The Brightside and Hills borough MP lost his battle with cancer, diagnosed just a few months after he won his seat at the general election.
The funeral of the former Clipstone Colliery miner and Sheffield Council deputy leader will take place at Sheffield Cathedral at 12.15pm on Tuesday, February 16, followed by a private cremation.
Harry leaves behind his wife Gill and children Annie, Kieron, Dan, Emily and Victoria and was a doting granddad to his first grandchild Layla Grace.
He is survived by his parents Frieda Annie Trigg, father Richard Harpham, two brothers and four sisters.
His brother Rick said: “Harry was our eldest brother and an inspiration to us all. Throughout family difficulties he showed us all the decent things in life.
“He always stood up for the underdog and what he felt was right.

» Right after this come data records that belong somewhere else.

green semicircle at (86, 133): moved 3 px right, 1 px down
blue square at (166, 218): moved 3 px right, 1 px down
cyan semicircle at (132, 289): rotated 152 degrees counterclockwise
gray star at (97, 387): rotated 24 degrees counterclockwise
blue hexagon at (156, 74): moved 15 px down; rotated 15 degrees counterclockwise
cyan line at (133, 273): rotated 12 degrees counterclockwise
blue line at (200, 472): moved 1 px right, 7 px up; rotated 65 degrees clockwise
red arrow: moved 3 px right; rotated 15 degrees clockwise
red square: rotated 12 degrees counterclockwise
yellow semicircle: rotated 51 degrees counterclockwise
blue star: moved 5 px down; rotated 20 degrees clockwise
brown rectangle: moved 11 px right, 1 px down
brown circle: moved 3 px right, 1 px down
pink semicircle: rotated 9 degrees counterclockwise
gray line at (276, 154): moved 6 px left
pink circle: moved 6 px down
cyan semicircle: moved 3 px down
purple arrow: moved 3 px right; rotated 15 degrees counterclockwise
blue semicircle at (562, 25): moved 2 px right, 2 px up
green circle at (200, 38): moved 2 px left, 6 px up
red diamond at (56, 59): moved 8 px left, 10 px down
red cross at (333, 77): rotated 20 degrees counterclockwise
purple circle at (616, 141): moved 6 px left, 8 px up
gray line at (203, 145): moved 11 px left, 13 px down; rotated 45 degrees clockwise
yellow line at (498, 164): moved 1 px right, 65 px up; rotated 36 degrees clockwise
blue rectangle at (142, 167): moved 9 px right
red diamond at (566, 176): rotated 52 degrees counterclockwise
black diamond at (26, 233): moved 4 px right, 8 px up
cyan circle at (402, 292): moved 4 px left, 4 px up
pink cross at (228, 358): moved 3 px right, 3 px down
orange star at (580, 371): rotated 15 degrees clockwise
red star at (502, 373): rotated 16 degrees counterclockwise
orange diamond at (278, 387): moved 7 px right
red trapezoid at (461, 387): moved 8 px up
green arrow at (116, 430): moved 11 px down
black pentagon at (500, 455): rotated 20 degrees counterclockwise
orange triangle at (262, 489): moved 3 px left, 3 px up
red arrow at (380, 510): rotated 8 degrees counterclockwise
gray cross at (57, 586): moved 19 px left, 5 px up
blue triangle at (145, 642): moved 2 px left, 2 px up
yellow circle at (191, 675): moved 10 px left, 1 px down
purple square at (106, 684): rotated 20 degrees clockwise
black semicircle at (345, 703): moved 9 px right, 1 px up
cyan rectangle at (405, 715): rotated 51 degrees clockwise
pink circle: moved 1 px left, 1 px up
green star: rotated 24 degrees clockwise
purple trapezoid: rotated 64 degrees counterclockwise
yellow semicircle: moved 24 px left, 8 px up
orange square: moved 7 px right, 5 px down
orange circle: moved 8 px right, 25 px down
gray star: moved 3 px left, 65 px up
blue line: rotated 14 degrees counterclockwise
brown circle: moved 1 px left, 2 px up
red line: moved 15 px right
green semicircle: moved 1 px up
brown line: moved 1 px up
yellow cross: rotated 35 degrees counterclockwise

“Harry was fiercely proud of his union roots. He was an NUM man throughout the miners’ strike and stood firm for a full year at his Nottinghamshire pit, even though many others crossed the picket line, something Harry would never have done.”
He said his brother was the first person in the family to go on to university after he left mining.
Tributes have continued to pour in for Mr Harpham.
Bolsover MP Dennis Skinner said: “He was a good colleague – I first met him when I was fundraising for David Blunkett in Brightside in 2010.
“I was full of admiration for him it and was a real shock when he died.”
Alan Spencer, secretary of Nottinghamshire area of the National Union of Mineworkers, said: “Harry was a coal face worker at Clipstone and was heavily involved in fundraising .
“He left Clipstone after the strike and took a degree in Politics in Sheffield but never forget his roots and worked tirelessly for the cause . He will be sadly missed – he has always been a loyal member of the NUM.”
Sheffield South East MP Clive Betts paid tribute after the Speaker of the House John Bercow praised Mr Harpham for having ‘first fought bravely his illness and then bore it with stoicism and fortitude’.
Mr Betts said: “He will probably be the last coal miner to be elected to this House of Commons.
“As you rightly said, despite the seriousness of his illness he was still here three weeks ago passionately arguing for the steel workers and steel industry of Sheffield.
“I think that was a fitting culmination to years of dedicated service to the people of Sheffield, including delivery of the Decent Homes programme which thousands of our tenants have benefited from.”